Source:  MANKIND'S 13 MOST DEADLIEST DISEASES !!!    Tag:  top 5 deadliest diseases

10. Influenza

The CDC explains that “Influenza, (aka the flu), is a contagious and viral respiratory illness caused by influenza viruses. It can cause mild to severe illness, and at times can lead to death. The best way to prevent the flu is by getting a flu vaccination each year. Every year in the United States, on average 5% to 20% of the population gets the flu; more than 200,000 people are hospitalized from flu complications, and; about 36,000 people die from flu-related causes. Some people, such as older people, young children, and people with certain health conditions, are at high risk for serious flu complications.”

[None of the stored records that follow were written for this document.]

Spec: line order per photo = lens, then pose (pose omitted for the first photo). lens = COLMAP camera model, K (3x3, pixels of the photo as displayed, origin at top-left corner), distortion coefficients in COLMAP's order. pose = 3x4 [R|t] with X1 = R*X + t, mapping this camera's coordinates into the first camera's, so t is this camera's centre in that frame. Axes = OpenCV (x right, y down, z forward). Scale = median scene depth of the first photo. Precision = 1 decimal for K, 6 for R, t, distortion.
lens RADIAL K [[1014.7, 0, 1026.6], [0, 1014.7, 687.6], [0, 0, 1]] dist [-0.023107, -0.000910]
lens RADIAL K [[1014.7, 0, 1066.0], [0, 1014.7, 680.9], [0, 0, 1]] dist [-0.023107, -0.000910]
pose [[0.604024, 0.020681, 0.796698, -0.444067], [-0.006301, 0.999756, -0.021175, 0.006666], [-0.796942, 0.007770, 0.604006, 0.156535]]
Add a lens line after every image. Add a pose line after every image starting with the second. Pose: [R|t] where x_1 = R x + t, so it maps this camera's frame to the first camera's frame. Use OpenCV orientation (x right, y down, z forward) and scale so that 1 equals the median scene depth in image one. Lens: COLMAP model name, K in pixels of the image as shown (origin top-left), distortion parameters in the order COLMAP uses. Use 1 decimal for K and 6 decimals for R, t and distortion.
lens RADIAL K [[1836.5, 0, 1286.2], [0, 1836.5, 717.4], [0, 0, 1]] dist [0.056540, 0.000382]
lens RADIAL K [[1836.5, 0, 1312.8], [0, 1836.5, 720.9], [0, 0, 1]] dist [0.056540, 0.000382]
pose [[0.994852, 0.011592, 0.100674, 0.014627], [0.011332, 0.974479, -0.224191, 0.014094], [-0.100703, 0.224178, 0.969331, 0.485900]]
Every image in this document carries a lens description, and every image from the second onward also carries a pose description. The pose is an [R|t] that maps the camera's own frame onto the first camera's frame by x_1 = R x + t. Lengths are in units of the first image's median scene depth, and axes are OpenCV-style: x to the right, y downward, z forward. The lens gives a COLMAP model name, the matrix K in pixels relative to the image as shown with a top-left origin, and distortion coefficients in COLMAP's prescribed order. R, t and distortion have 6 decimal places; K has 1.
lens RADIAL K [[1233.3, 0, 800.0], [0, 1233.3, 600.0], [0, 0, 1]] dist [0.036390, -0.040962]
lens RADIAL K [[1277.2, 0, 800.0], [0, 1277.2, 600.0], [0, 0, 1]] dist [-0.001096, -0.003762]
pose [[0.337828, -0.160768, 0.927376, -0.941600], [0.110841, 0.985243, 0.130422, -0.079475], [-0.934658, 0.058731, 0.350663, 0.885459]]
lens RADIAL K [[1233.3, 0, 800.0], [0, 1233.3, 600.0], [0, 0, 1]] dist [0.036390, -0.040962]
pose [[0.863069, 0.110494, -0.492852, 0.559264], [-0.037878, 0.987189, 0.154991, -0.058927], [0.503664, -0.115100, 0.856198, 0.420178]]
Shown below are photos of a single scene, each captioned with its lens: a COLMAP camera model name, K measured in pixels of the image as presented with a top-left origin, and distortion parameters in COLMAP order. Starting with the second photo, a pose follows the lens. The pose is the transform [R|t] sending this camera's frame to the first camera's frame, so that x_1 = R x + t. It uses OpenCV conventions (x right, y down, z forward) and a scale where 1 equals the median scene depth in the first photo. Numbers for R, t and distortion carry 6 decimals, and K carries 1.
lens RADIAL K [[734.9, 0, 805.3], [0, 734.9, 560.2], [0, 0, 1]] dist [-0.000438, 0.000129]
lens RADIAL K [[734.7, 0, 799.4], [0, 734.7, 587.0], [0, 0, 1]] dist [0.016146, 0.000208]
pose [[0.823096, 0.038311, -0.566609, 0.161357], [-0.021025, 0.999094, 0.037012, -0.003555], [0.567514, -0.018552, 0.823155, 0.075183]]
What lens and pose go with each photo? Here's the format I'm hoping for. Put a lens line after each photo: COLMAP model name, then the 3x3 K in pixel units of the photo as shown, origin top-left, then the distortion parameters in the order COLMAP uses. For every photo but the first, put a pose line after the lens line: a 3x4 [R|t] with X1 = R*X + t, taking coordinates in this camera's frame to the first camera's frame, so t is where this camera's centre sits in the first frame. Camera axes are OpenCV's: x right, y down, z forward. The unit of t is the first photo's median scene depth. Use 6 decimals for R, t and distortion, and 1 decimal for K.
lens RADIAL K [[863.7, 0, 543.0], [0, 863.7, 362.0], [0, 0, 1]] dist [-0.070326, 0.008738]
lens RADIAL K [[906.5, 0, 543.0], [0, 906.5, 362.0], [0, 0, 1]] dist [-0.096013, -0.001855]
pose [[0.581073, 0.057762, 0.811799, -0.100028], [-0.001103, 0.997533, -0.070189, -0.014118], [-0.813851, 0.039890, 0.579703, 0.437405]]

Unfortunately, the flu can mutate into new diseases such as bird flu and swine flu. According to the WHO, “Influenza affects mainly the nose, throat, bronchi and, occasionally, lungs. Infection usually lasts for about a week, and is characterized by sudden onset of high fever, aching muscles, headache and severe malaise, non-productive cough, sore throat and rhinitis.”

11. Avian Influenza (Bird Flu)

The CDC: “Avian influenza is an infection caused by avian (bird) influenza (flu) viruses. These influenza viruses occur naturally among birds. Wild birds worldwide carry the viruses in their intestines, but usually do not get sick from them. However, avian influenza is very contagious among birds and can make some domesticated birds, including chickens, ducks, and turkeys, very sick and kill them. Infected birds shed influenza virus in their saliva, nasal secretions, and feces.

“Human influenza virus” usually refers to those subtypes that spread widely among humans. Symptoms of avian influenza in humans have ranged from typical human influenza-like symptoms to eye infections, pneumonia, severe respiratory diseases and other severe and life-threatening complications. “ The WHO estimates 421 cases and 257 deaths have occurred since the outbreak started in 2003. Indonesia was the country hardest hit by the disease with 115 deaths.